Officials detailed how many of the upcoming events are not confined to stadium security and often require multi-week, multi-jurisdiction operations that depend on continuous information sharing and protection of critical infrastructure, including power, transportation and communications networks.
But uncertainty surrounding key federal preparedness programs, including the Urban Area Security initiative and the State Homeland Security Grant program, has also intensified competition for resources that historically fund interoperable communications, cyber intelligence capabilities and the regional fusion centers that underpin information sharing during major events.
“Cyberthreats may represent the greatest vulnerability surrounding major events because adversaries do not necessarily need physical proximity to cause harm,” Mike Sena, president of the National Fusion Center Association, told lawmakers. He also warned that a successful cyberattack during an upcoming event targeting power, water, communications or transportation systems “could create cascading effects that overwhelm response capabilities.”
Officials also warned there is still no fully integrated national framework for state and local cyberthreat response, even as digital infrastructure has become inseparable from physical event security. Fusion centers often lack timely access to actionable cyberthreat indicators and advanced cyber analyst training, which then limits their ability to provide real-time warnings to frontline agencies.
The panel told lawmakers that the worsening fragmentation extends to technology platforms. Federal systems used by the Homeland Security department and FBI are not fully interoperable with state and local systems, they said, forcing analysts to at times work from partial datasets during compressed timelines. During fast-moving incidents, the witnesses said those issues can slow coordinated response across jurisdictions.
Travis Nelson, Homeland Security advisor to Maryland Gov.
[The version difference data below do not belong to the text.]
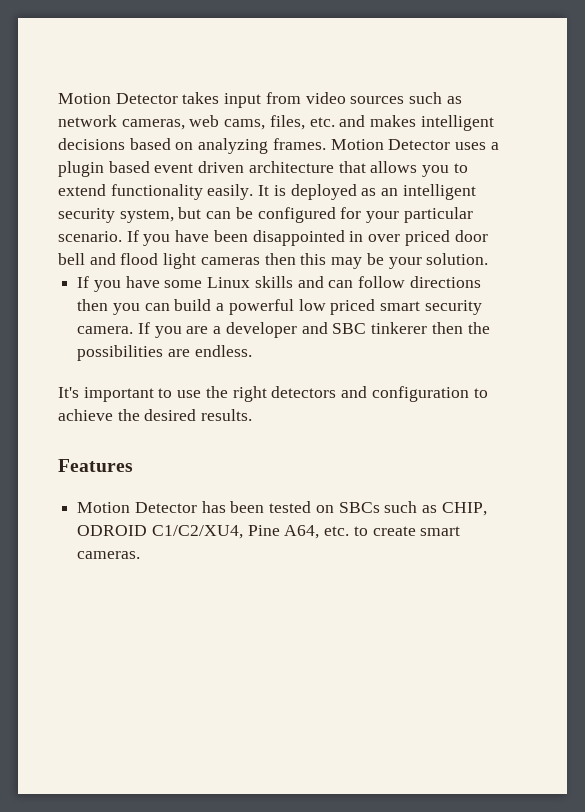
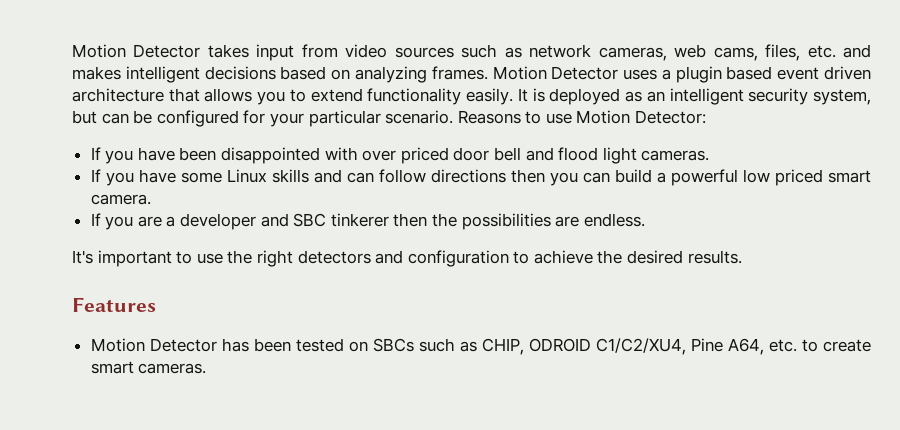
(122, 236) none -> [457,110,707,124] Reasons to use Motion Detector: //
[349,231,364,242] in -> [324,147,358,161] with
[200,253,489,269] cameras then this may be your solution. -> [641,150,710,161] cameras.
[424,300,482,315] security -> (871, 176) none
(134, 330) none -> (151, 199) //

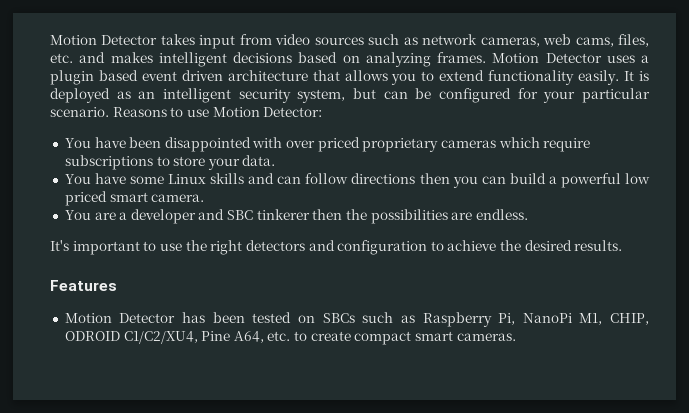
[90,147,134,164] If you -> [64,138,91,148] You
[453,147,710,164] [90,169,134,186] door bell and flood light cameras. // If you -> [362,137,591,152] [64,155,276,170] [64,174,91,184] proprietary cameras which require subscriptions to store your data. // You
[90,213,134,230] If you -> [64,210,91,220] You
(477, 346) none -> [422,312,603,327] Raspberry Pi, NanoPi M1,
(871, 345) none -> [354,331,412,345] compact

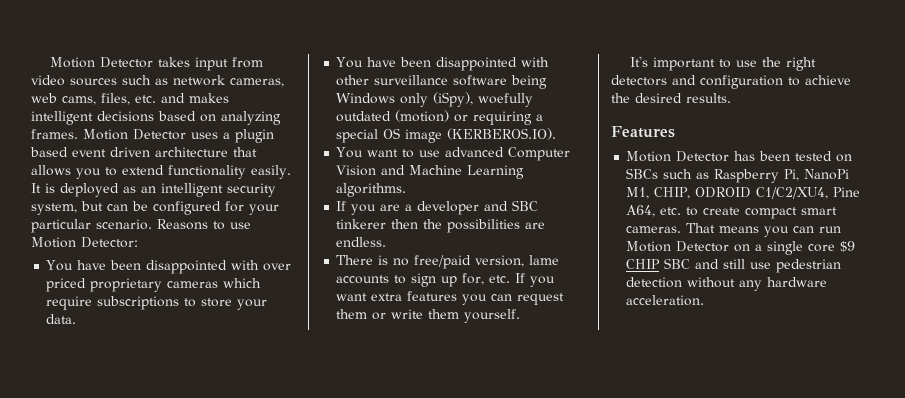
[130,173,650,188] [64,191,205,206] [64,210,91,220] some Linux skills and can follow directions then you can build a powerful low priced smart camera. // You -> [400,57,550,71] [336,75,548,89] [336,92,534,107] [336,110,544,125] [336,128,557,143] [336,147,571,161] [336,165,525,179] [336,183,407,197] [336,201,377,215] been disappointed with other surveillance software being Windows only (iSpy), woefully outdated (motion) or requiring a special OS image (KERBEROS.IO). // You want to use advanced Computer Vision and Machine Learning algorithms. // If you
(528, 214) none -> [336,255,560,269] [336,273,556,287] [336,291,565,305] [336,309,521,323] // There is no free/paid version, lame accounts to sign up for, etc. If you want extra features you can request them or write them yourself.
(516, 337) none -> [686,223,842,237] [626,241,856,255] [626,258,842,273] [626,277,828,291] [626,295,705,306] That means you can run Motion Detector on a single core $9 CHIP SBC and still use pedestrian detection without any hardware acceleration.

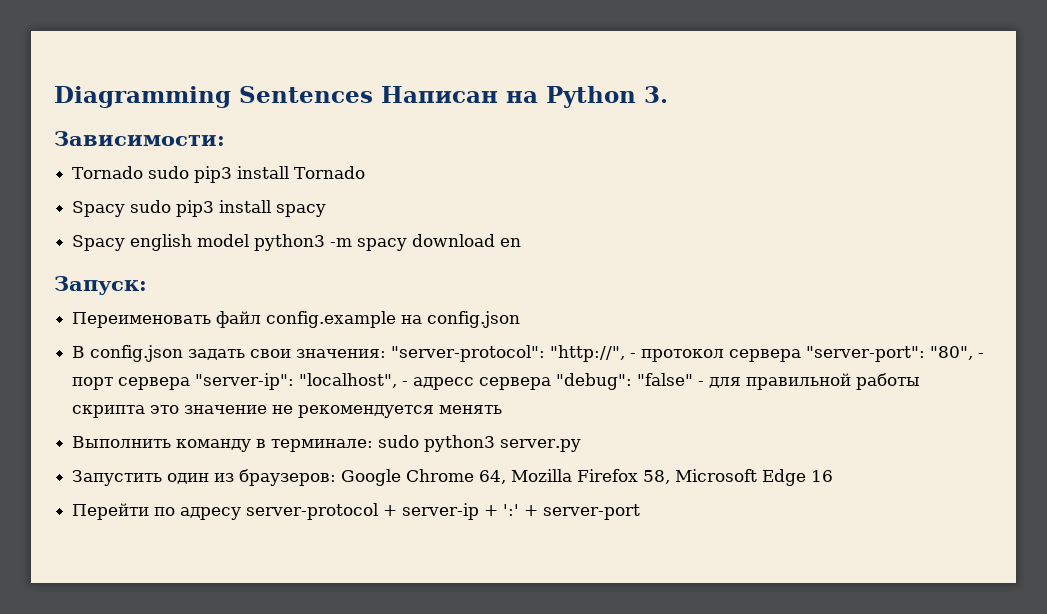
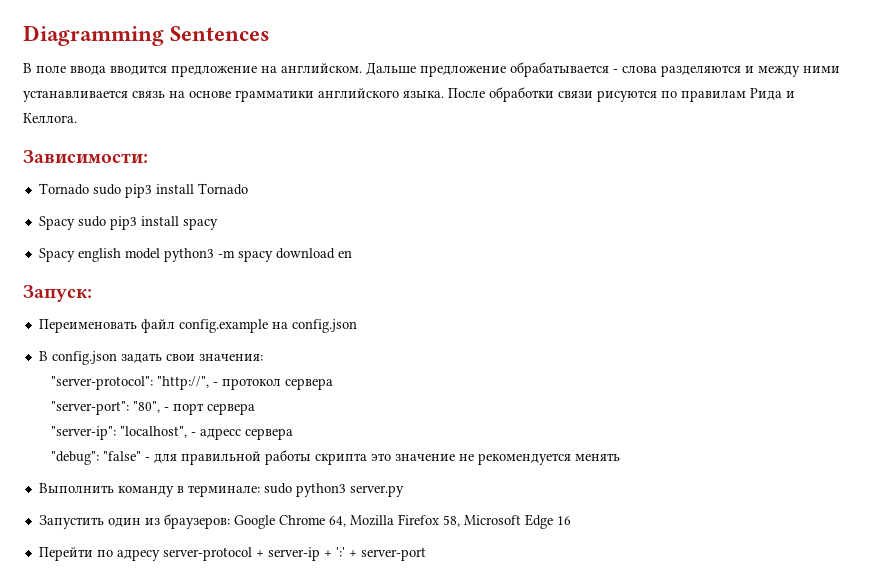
[381,86,668,108] Написан на Python 3. -> [23,62,840,77] [23,87,795,102] [23,113,77,123] // В поле ввода вводится предложение на английском. Дальше предложение обрабатывается - слова разделяются и между ними устанавливается связь на основе грамматики английского языка. После обработки связи рисуются по правилам Рида и Келлога.
(387, 353) none -> (263, 357) //
(802, 355) none -> (334, 384) //
(191, 383) none -> (256, 409) //
(552, 383) none -> (294, 434) //

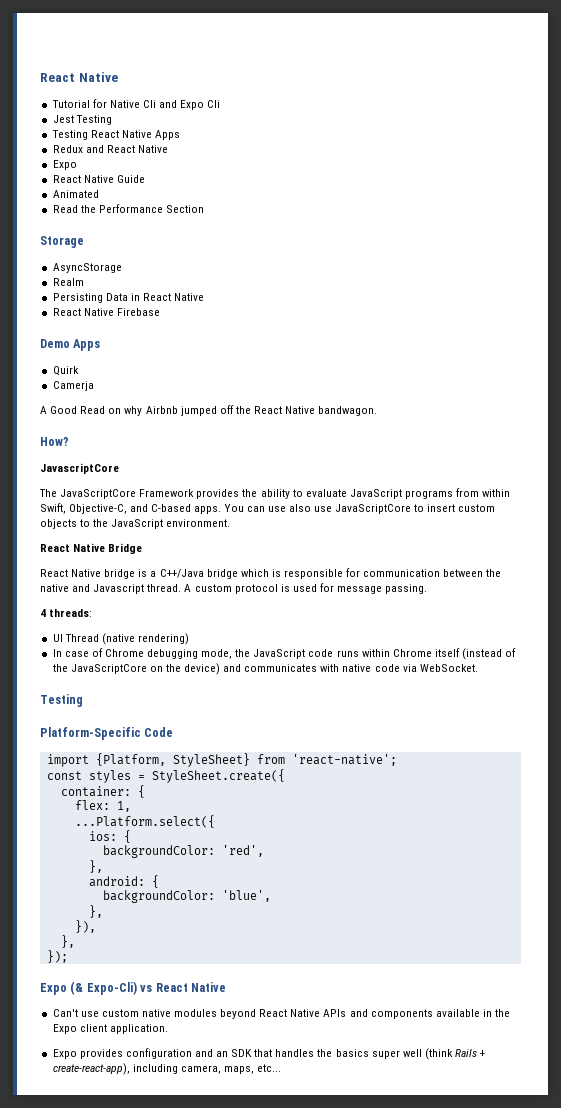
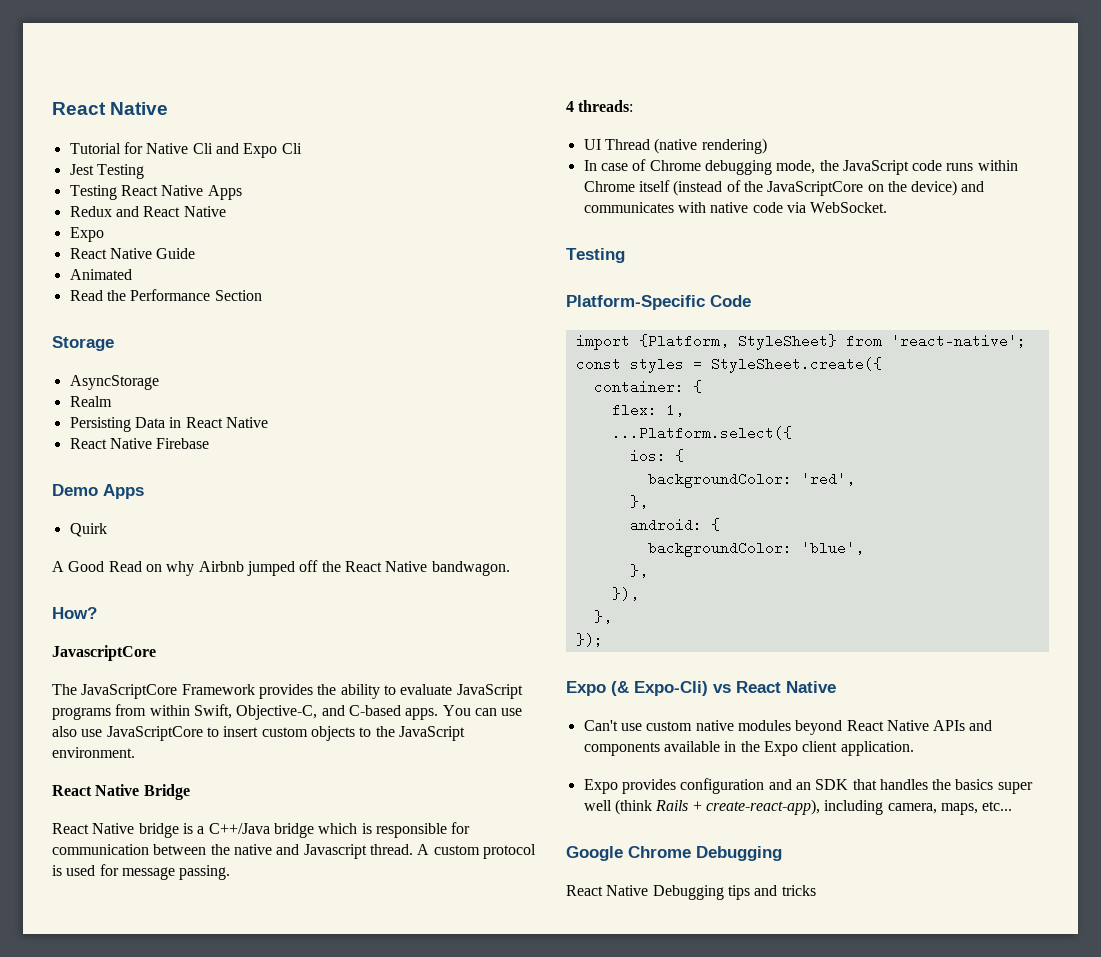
[52,381,94,391] // Camerja -> (107, 530) none
(282, 1068) none -> [566,846,782,861] [566,885,816,900] // Google Chrome Debugging // React Native Debugging tips and tricks

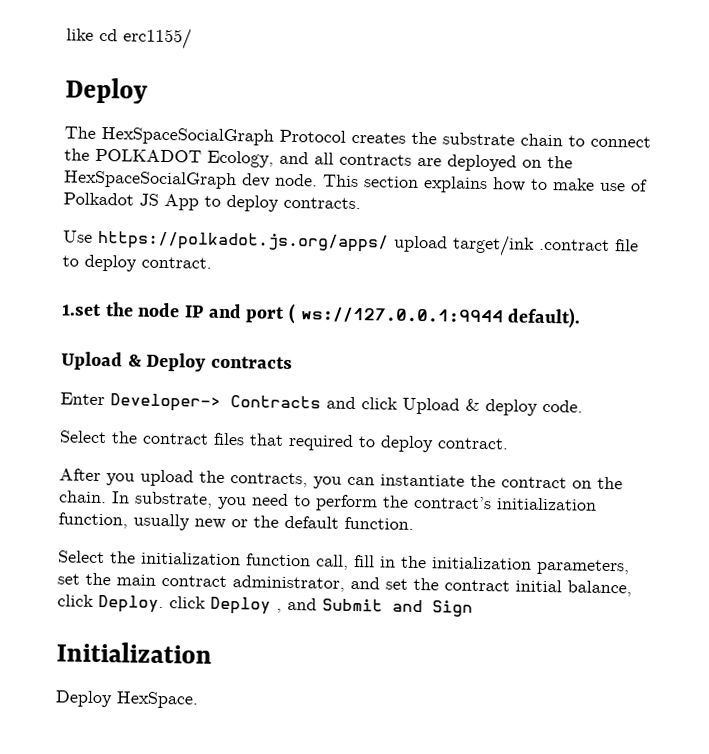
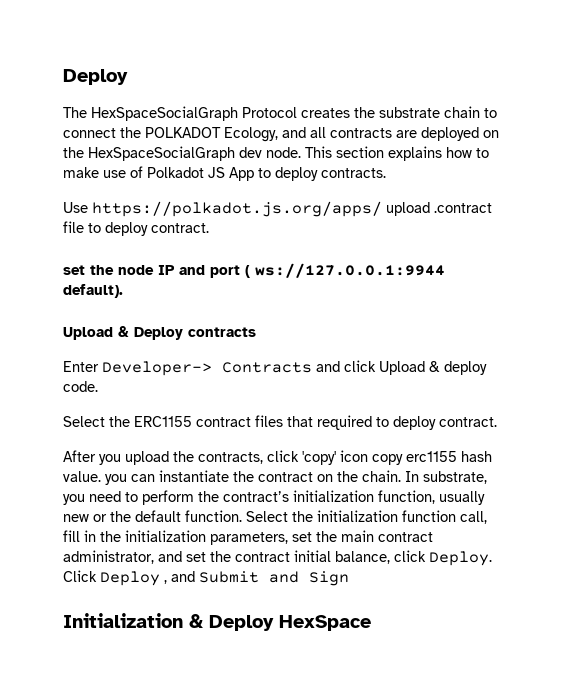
[66,27,192,50] like cd erc1155/ // -> (63, 77) none
[452,234,535,257] target/ink -> (430, 209) none
[61,303,102,317] 1.set -> [63,265,85,275] set
(138, 437) none -> [134,416,192,427] ERC1155
(308, 480) none -> [267,450,492,465] [63,471,101,482] click 'copy' icon copy erc1155 hash value.
(414, 523) // -> (242, 516) none
[169,596,206,609] click -> [63,570,97,582] Click
[55,690,199,709] // Deploy HexSpace. -> [189,614,371,631] & Deploy HexSpace

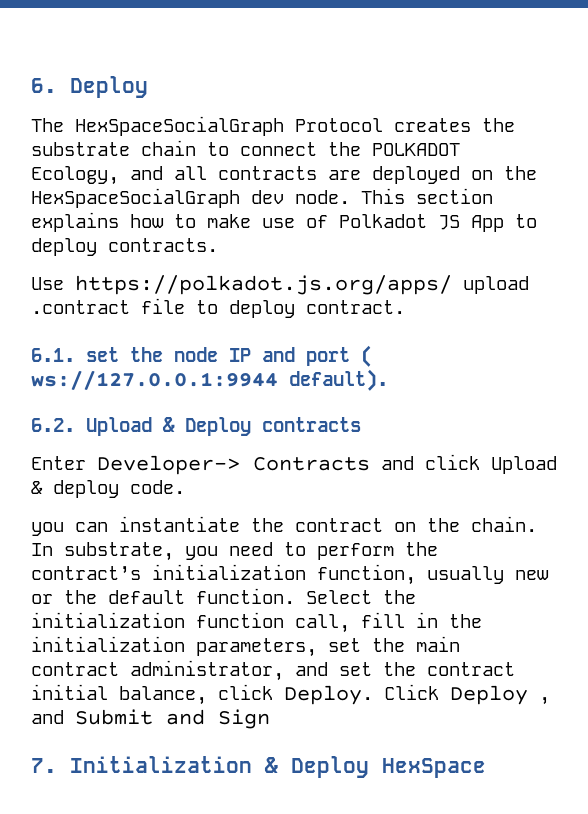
(63, 77) none -> [31,78,57,93] 6.
(209, 228) none -> [31,348,75,362] 6.1.
(123, 291) none -> [31,418,75,432] 6.2.
[63,415,497,430] [63,450,492,465] [63,471,101,482] Select the ERC1155 contract files that required to deploy contract. // After you upload the contracts, click 'copy' icon copy erc1155 hash value. -> (185, 487) none
(349, 578) none -> [31,758,57,773] 7.

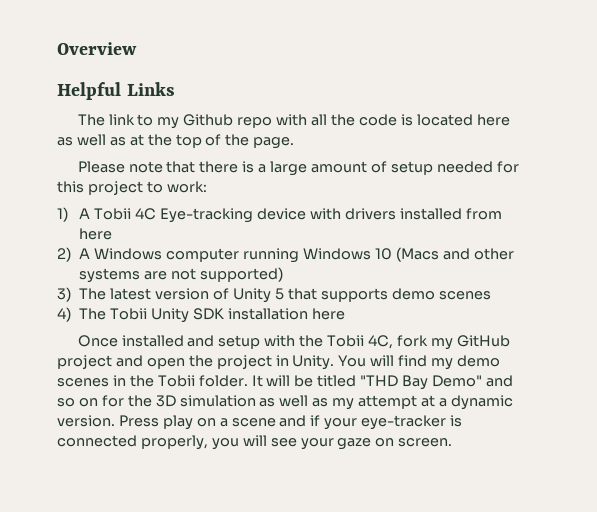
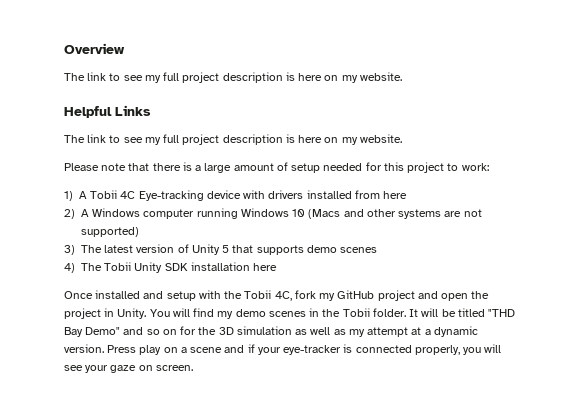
(137, 48) none -> [64,72,402,83] // The link to see my full project description is here on my website.
[157,114,510,129] [57,134,295,149] my Github repo with all the code is located here as well as at the top of the page. -> [123,134,402,145] see my full project description is here on my website.

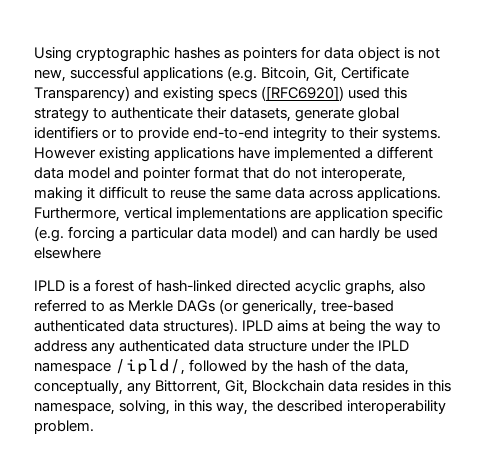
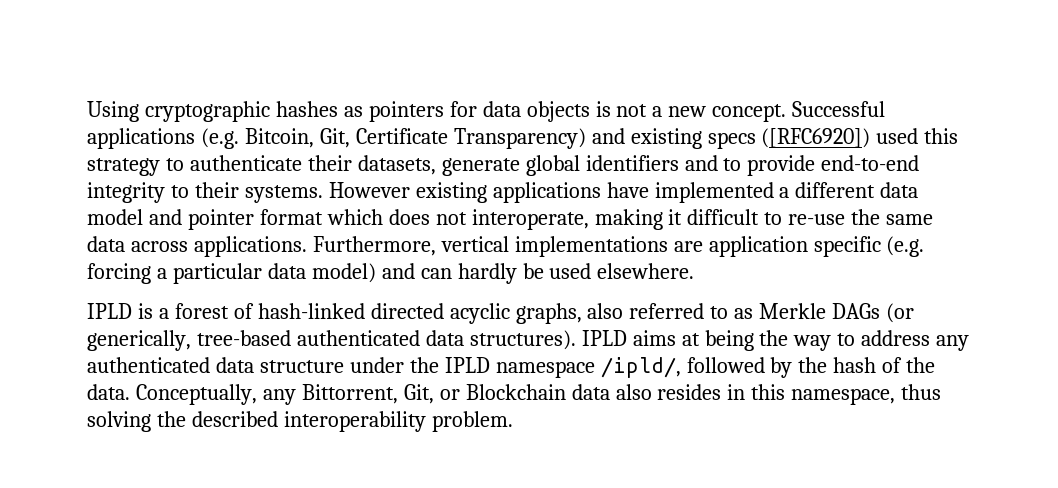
[358,47,401,61] object -> [526,101,590,122] objects
[34,66,140,82] new, successful -> [652,101,886,122] a new concept. Successful
[102,129,118,139] or -> [684,155,718,171] and
[243,167,292,179] that do -> [326,209,430,225] which does
[170,189,207,199] reuse -> [788,214,846,225] re-use
[34,247,101,259] elsewhere -> [597,263,695,279] elsewhere.
[375,360,410,375] [34,380,123,395] data, conceptually, -> [87,384,257,405] data. Conceptually,
(249, 387) none -> [439,389,460,400] or
(359, 386) none -> [615,384,652,400] also
[119,400,249,415] solving, in this way, -> [901,384,942,400] [87,411,151,432] thus solving

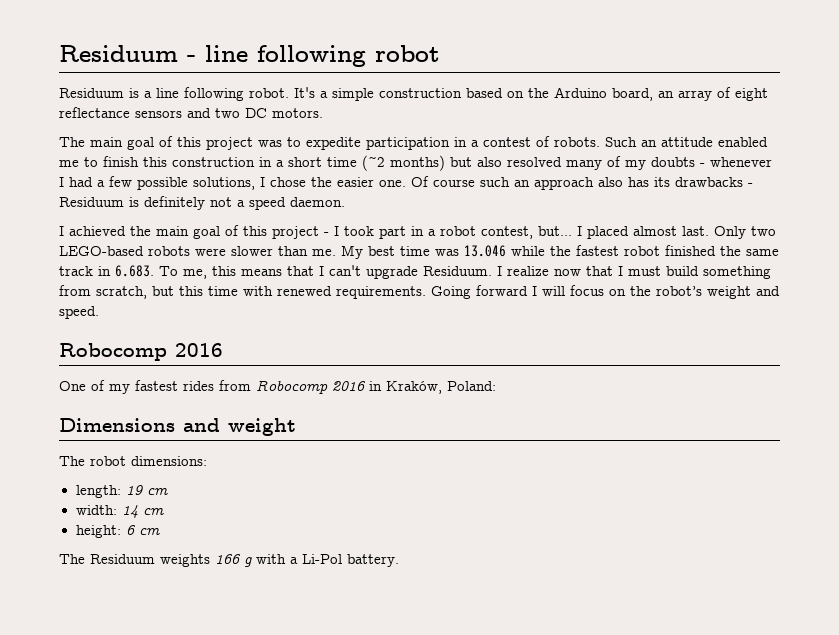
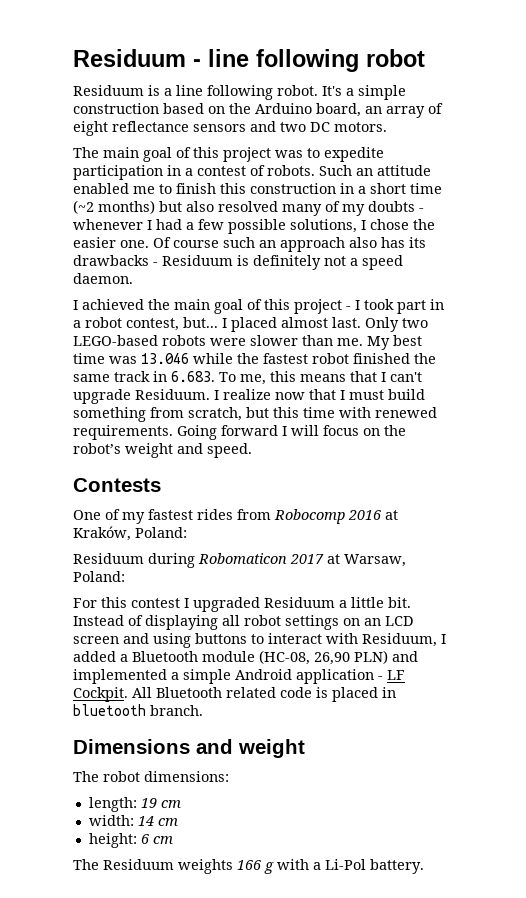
[59,343,223,361] Robocomp 2016 -> [73,478,161,492] Contests
[369,381,382,391] in -> [385,510,398,520] at
(496, 386) none -> [73,553,406,568] [73,571,125,582] [73,597,411,612] [73,615,414,630] [73,633,446,648] [73,650,418,665] [73,669,405,684] [73,687,396,702] [73,704,203,716] // Residuum during Robomaticon 2017 at Warsaw, Poland: // For this contest I upgraded Residuum a little bit. Instead of displaying all robot settings on an LCD screen and using buttons to interact with Residuum, I added a Bluetooth module (HC-08, 26,90 PLN) and implemented a simple Android application - LF Cockpit. All Bluetooth related code is placed in bluetooth branch.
Wes Moore, pointed to recent international incidents, including international railway disruptions and suspected network attacks during recent Olympics games, as evidence that cyber and infrastructure threats are no longer theoretical (see: How the Paris Olympics Survived Unprecedented Cyberthreats).
He also warned that steep reductions in FEMA-administered preparedness grants are forcing states to scale back personnel and capabilities that support both cyber and physical event security.
“Information sharing is one of the most basic and fundamental services the federal government can provide to states to enhance preparedness,” Nelson said, noting how the State Homeland Security Grant program lost over $1.3 million between federal fiscal year 2024 and 2025, in addition to sweeping cuts across the State Homeland Security Grant Program, Emergency Management Preparedness Grant and Urban Area Security Initiative.
Nelson said “the sudden reduction of federal funds” has left states like Maryland “very vulnerable” and faced with no option but to reduce personnel and capabilities.
Joseph Mabin, deputy chief of the Kansas City Missouri Police Department, said his region’s World Cup footprint will span at least 10 counties across two states, which will ultimately require significantly enhanced cybersecurity and intelligence. The event will require the largest mutual aid deployment in the city’s history and depends on sustained federal-local partnerships that fund interoperable systems and real-time situational awareness, he said.
Ray Martinez, chief operating officer of the Miami World Cup 2026 Host Committee, recommended layered planning that integrates federal intelligence briefings, joint operations centers and cybersecurity coordination into broader public safety operations. Exercises conducted ahead of the tournament have tested cyber disruption scenarios alongside physical security threats, he said.
Witnesses described the World Cup and other upcoming events as a stress test of the nation’s post-9/11 information-sharing architecture and its cyber resilience. Without predictable funding, interoperable systems and timely intelligence access, they warned that information may not move as quickly as the hybrid threats targeting critical infrastructure.